The increase in interest rates, high inflation, fears of a recession and Russia’s war against Ukraine were enough factors to stop companies going public in 2022 globally, specialists said.
With 1,333 Initial Public Offerings (IPOs) and a total amount raised of 179.5 billion dollars, the number of share placements fell 45% and the amount was 61% less than what was reported in 2021, data from EY, a consulting firm, show. global.
In 2021, this market closed with 2,436 new companies placing their shares on the stock market for the first time, which in total obtained capital of 459.900 million dollars.
In Mexico this year marked five years with a deserted IPO market. In this period only one company went public and the only expected offering was postponed to 2023.
“Following a record year for IPOs in 2021, markets faced increased volatility due to rising geopolitical tensions, inflation and aggressive interest rate hikes,” said Paul Go, global IPO lead at EY.
He explained that investors opted for lower risk assets and avoided exposure to new companies.
“Weaker stock markets, valuations and post-IPO performance further deterred investor sentiment toward IPOs,” he added.
Bill Smith, CEO and co-founder of Renaissance Capital, said that after record activity in 2021, the IPO market was ‘slammed’ to a halt because of the war in Ukraine, stock valuation correction, historic highs in rates and fears of a recession.
By 2023, experts anticipate another bleak outlook for IPOs, at least for the first quarter or until the current outlook is better.
For the market to be attractive again, there needs to be less inflation and an end to interest rate increases, they considered.

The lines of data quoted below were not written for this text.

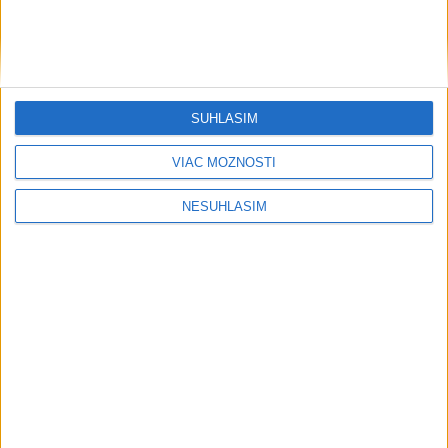
Po rozsiahlej rekonštrukcii otvorili v Trenčíne Župný dom
TRAGÉDIA NA DUNAJI: Muž sa išiel okúpať, z vody viac
nevyšiel
SÚHLASÍM
VIDEO: Pri pamätníku Hartmuta Tautza odhalili nové
VIAC MOŽNOSTÍ
informačné tabule
NESÚHLASÍM
Neprehliadnite
NOVÝ DOMOV: Medveď Artur z
košickej zoo odchádza za hranice
Orbánová telefonovala s Blanárom a
Tarabom o pomoci na Dunaji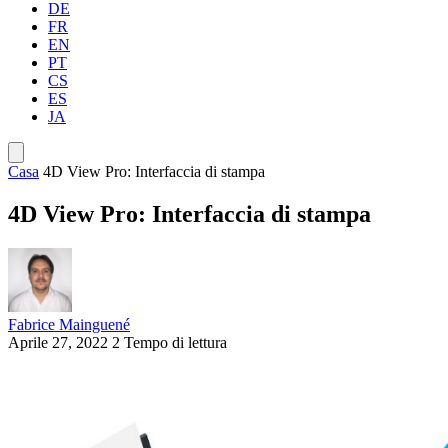
DE
FR
EN
PT
CS
ES
JA
Casa
4D View Pro: Interfaccia di stampa
4D View Pro: Interfaccia di stampa
Fabrice Mainguené
Aprile 27, 2022
2 Tempo di lettura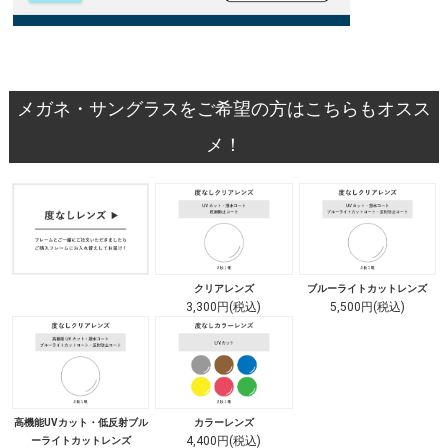
メガネ・サングラスをご希望の方はこちらもオスス
メ！
クリアレンズ
ブルーライトカットレンズ
3,300円(税込)
5,500円(税込)
高機能UVカット・低反射ブル
カラーレンズ
4,400円(税込)
ーライトカットレンズ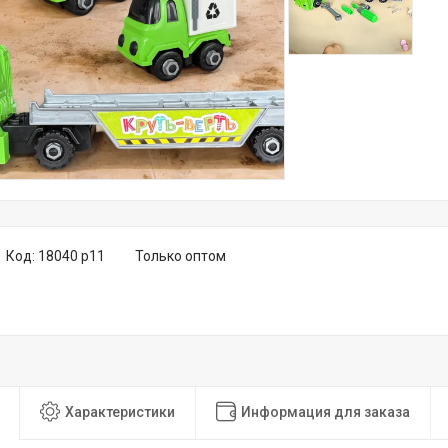
Код:
18040 р11
Только оптом
Характеристики
Информация для заказа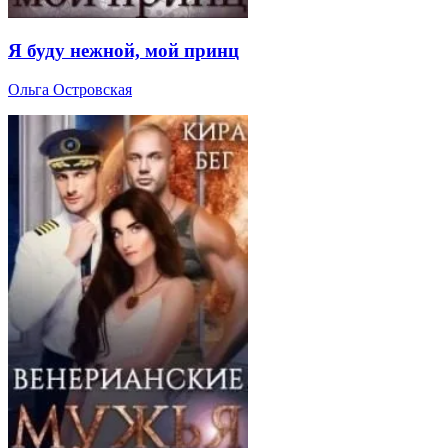
Я буду нежной, мой принц
Ольга Островская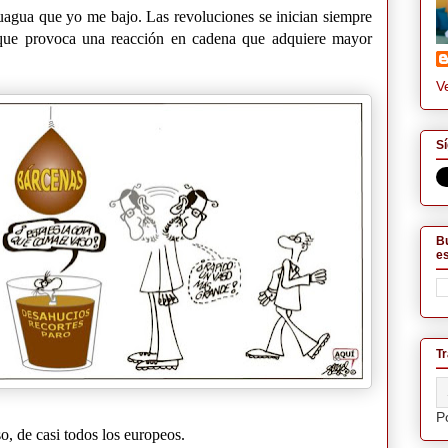
uagua que yo me bajo. Las revoluciones se inician siempre
que provoca una reacción en cadena que adquiere mayor
.
Ve
Sí
Bu
es
Tr
P
so, de casi todos los europeos.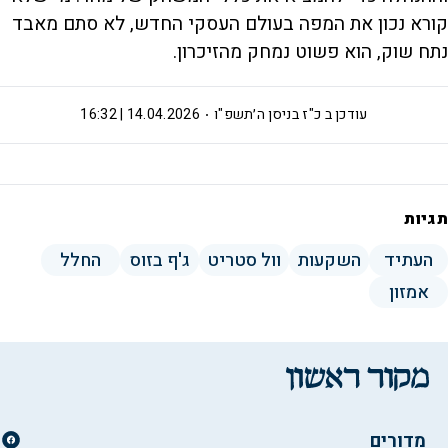
קורא נכון את המפה בעולם העסקי החדש, לא סתם מאבד
נתח שוק, הוא פשוט נמחק מהזיכרון.
עודכן ב
כ"ז בניסן ה׳תשפ"ו
14.04.2026 | 16:32
תגיות
העתיד
השקעות
וול סטריט
ג'ף בזוס
החלל
אמזון
מדורים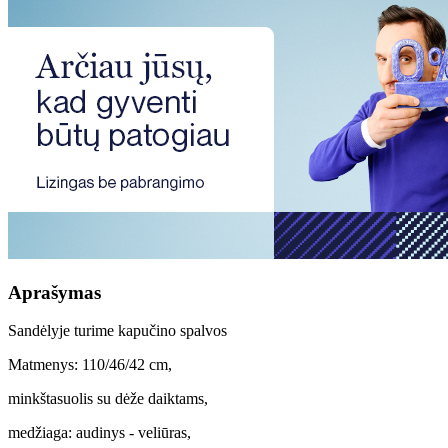
Aprašymas
Sandėlyje turime kapučino spalvos
Matmenys: 110/46/42 cm,
minkštasuolis su dėže daiktams,
medžiaga: audinys - veliūras,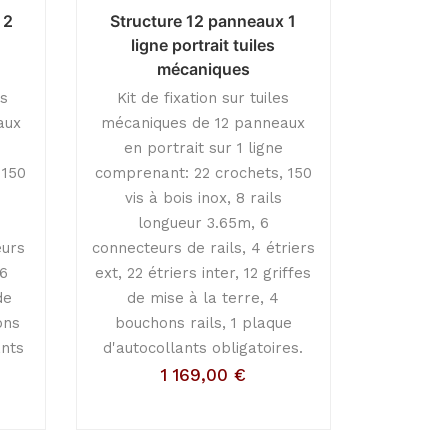
 2
Structure 12 panneaux 1
ligne portrait tuiles
mécaniques
es
Kit de fixation sur tuiles
aux
mécaniques de 12 panneaux
en portrait sur 1 ligne
 150
comprenant: 22 crochets, 150
vis à bois inox, 8 rails
longueur 3.65m, 6
eurs
connecteurs de rails, 4 étriers
16
ext, 22 étriers inter, 12 griffes
de
de mise à la terre, 4
ons
bouchons rails, 1 plaque
ants
d'autocollants obligatoires.
1 169,00
€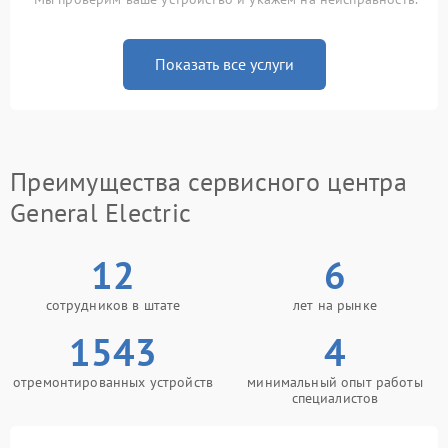
Показать все услуги
Преимущества сервисного центра
General Electric
12
6
сотрудников в штате
лет на рынке
1543
4
отремонтированных устройств
минимальный опыт работы
специалистов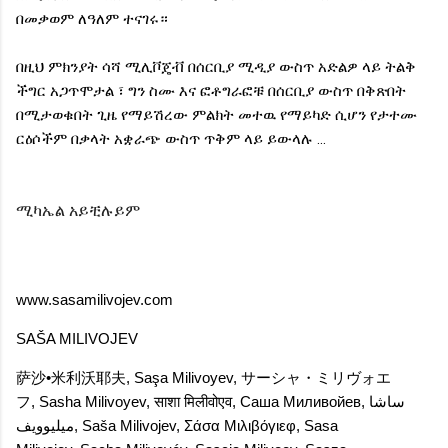
በመቃወም ለዓለም ተናገሩ።
በዚህ ምክንያት ሳሻ ሚሊቮጄቭ በሰርቢያ ሚዲያ ውስጥ አድልዎ ላይ ትልቅ
ችግር አጋጥሞታል ፣ ግን ስሙ እና ፎቶግራፎቹ በሰርቢያ ውስጥ በቅጽበት
በሚታወቁበት ጊዜ የማይሽረው ምልክት መተዉ የማይካድ ሲሆን የታተሙ
ርዕሶችም በቃላት አቋራጭ ውስጥ ጥቅም ላይ ይውላሉ ...
ሚካኤል አይቺሉይም
www.sasamilivojev.com
SAŠA MILIVOJEV
萨沙•米利沃耶夫
,
Saşa Milivoyev
,
サーシャ・ミリヴォエ
フ
,
Sasha Milivoyev
,
साशा मिलीवोएव
,
Саша Миливойев
,
ساشا
میلیوویف
,
Saša Milivojev
,
Σάσα Μιλιβόγιεφ
,
Sasa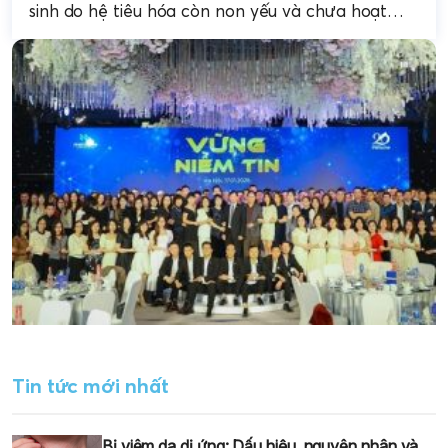
sinh do hệ tiêu hóa còn non yếu và chưa hoạt
động ổn định....
Tin tức mới nhất
Bị viêm da dị ứng: Dấu hiệu, nguyên nhân và...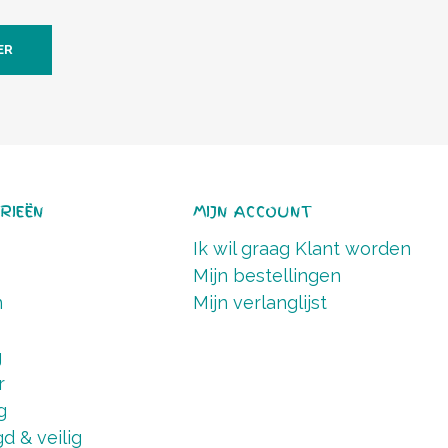
ER
RIEËN
MIJN ACCOUNT
Ik wil graag Klant worden
Mijn bestellingen
n
Mijn verlanglijst
g
r
g
d & veilig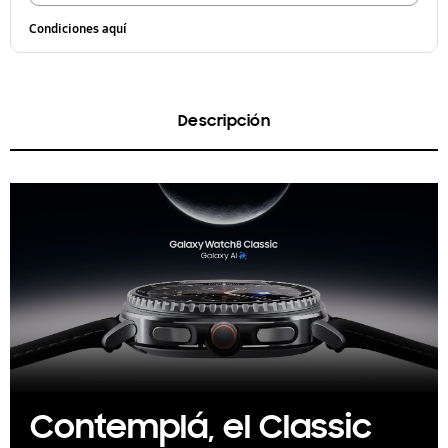
Condiciones aquí
Descripción
Contemplá, el Classic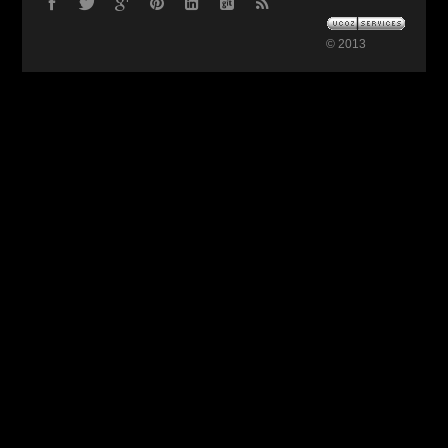
© 2013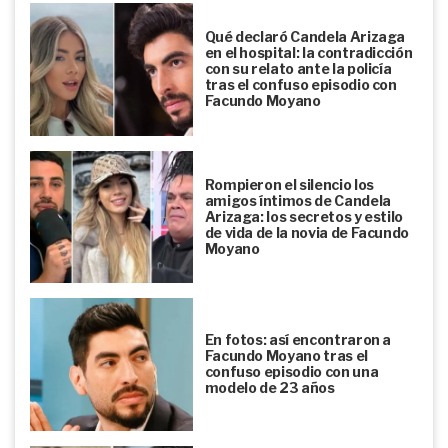
Qué declaró Candela Arizaga
en el hospital: la contradicción
con su relato ante la policía
tras el confuso episodio con
Facundo Moyano
Rompieron el silencio los
amigos íntimos de Candela
Arizaga: los secretos y estilo
de vida de la novia de Facundo
Moyano
En fotos: así encontraron a
Facundo Moyano tras el
confuso episodio con una
modelo de 23 años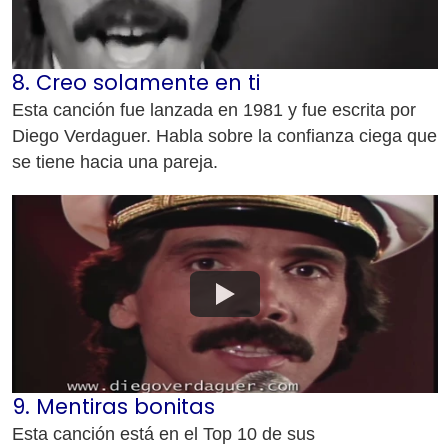
8. Creo solamente en ti
Esta canción fue lanzada en 1981 y fue escrita por
Diego Verdaguer. Habla sobre la confianza ciega que
se tiene hacia una pareja.
9. Mentiras bonitas
Esta canción está en el Top 10 de sus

Geopolitical tensions, the effects of the Covid-19 pandemic on the economy and a rebound in the performance of company shares should also subside. All this could begin to occur until the second half of 2023.
“Many potential IPOs will continue to take the ‘wait and see’ approach for the right window. For now, investors will focus on weighing the growth of companies’ revenues, their profitability and cash flow, above growth projections”, anticipated the EY specialist.
Still, with tighter market liquidity, he added, investors are more risk averse and favor companies that can demonstrate resilient business models in profitability and cash flows, while articulating their agendas on environmental, social and security issues. governance (ASG).
Bill Smith opined that “there are positive signs for 2023 because a pipeline of IPO candidates has been built up ready to go once market conditions improve, so a slow start is expected for next year, with the activity normalizing by mid-2023”.
America, at 13-year lows
In the Americas region, the number of IPOs fell to lows not seen since the peak of the great recession. It hit a 13-year low in volume and a 20-year low in value.
During 2022, 130 placements were registered with 9,000 million dollars in collection, which means 76 and 95% less, respectively, compared to 2021. 69% or 90 IPOs in the region were made on the United States stock markets and what the companies raised totaled 8.600 million dollars.
For his part, in Brazil there was only one IPO and for Paul Go the return of the placements will depend on the fiscal policies of the president-elect.
According to José Oriol Bosch, general director of the Mexican Stock Exchange (BMV), in Mexico there are no requests from companies that want to list their shares in the stock exchange he directs.
However, he is optimistic and expects to announce an IPO in 2023 if market conditions improve. “External conditions are going to help there be an IPO; I hope the environment is optimal for us to have new companies again, ”he commented.
María Ariza, general director of the Institutional Stock Market (Biva), said that by 2023 there are at least two IPO requests, one of which is still private.
The public request is from Globcash, a company in the pledge business that had expected to go public since February of this year, but due to market conditions decided to wait until a better time in 2023.
“Perhaps by the first quarter of 2023 we can have new placements. There is a share offer that we had in the pipeline (and we have another private one), but its exit will depend on the market and the sensitivity of investors, ”he said.
In Asia-Pacific, 845 outlets are reported, for 120.6 billion dollars (mdd), this was 63% of the offers and 67% of what was collected in 2022. China has completed 466 issues for 98.100 mdd.
In Europe, the Middle East, India and Africa, IPOs fell 53% and 55% in number and collection, respectively, with 358 exits for 49.900 million dollars. In Europe, activity fell 78% due to the war.